## Transcribed page contents
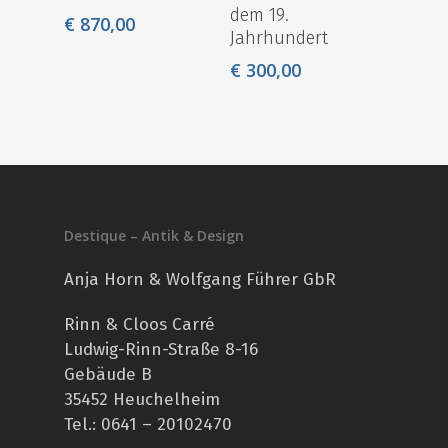
dem 19.
€
870,00
Jahrhundert
€
300,00
Destique – Antik & Design
Anja Horn & Wolfgang Führer GbR
Rinn & Cloos Carré
Ludwig-Rinn-Straße 8-16
Gebäude B
35452 Heuchelheim
Tel.: 0641 – 20102470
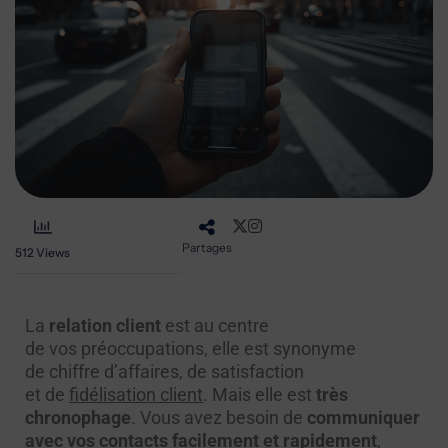
Partages
512
Views
La
relation client
est au centre
de vos préoccupations, elle est synonyme
de chiffre d’affaires, de satisfaction
et de
fidélisation client
. Mais elle est
très
chronophage
. Vous avez besoin de
communiquer
avec vos contacts facilement et rapidement
,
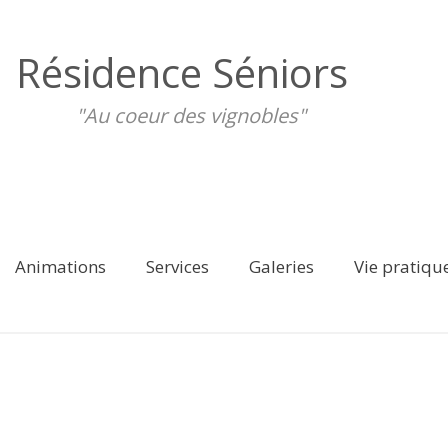
Résidence Séniors
"Au coeur des vignobles"
Animations
Services
Galeries
Vie pratiqu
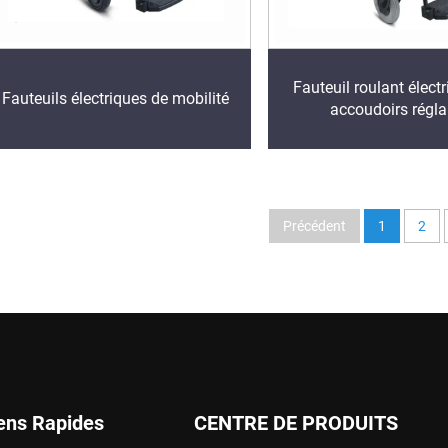
Fauteuil roulant élect
Fauteuils électriques de mobilité
accoudoirs régla
Précédent
1
2
ens Rapides
CENTRE DE PRODUITS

## Instruction
Return every entry of the data above verbatim, with no images included.

## Result of the exercise
dem 19.
€
870,00
Jahrhundert
€
300,00
Destique – Antik & Design
Anja Horn & Wolfgang Führer GbR
Rinn & Cloos Carré
Ludwig-Rinn-Straße 8-16
Gebäude B
35452 Heuchelheim
Tel.: 0641 – 20102470
Partages
512
Views
La
relation client
est au centre
de vos préoccupations, elle est synonyme
de chiffre d’affaires, de satisfaction
et de
fidélisation client
. Mais elle est
très
chronophage
. Vous avez besoin de
communiquer
avec vos contacts facilement et rapidement
,
Résidence Séniors
"Au coeur des vignobles"
Animations
Services
Galeries
Vie pratiqu
Fauteuil roulant élect
Fauteuils électriques de mobilité
accoudoirs régla
Précédent
1
2
ens Rapides
CENTRE DE PRODUITS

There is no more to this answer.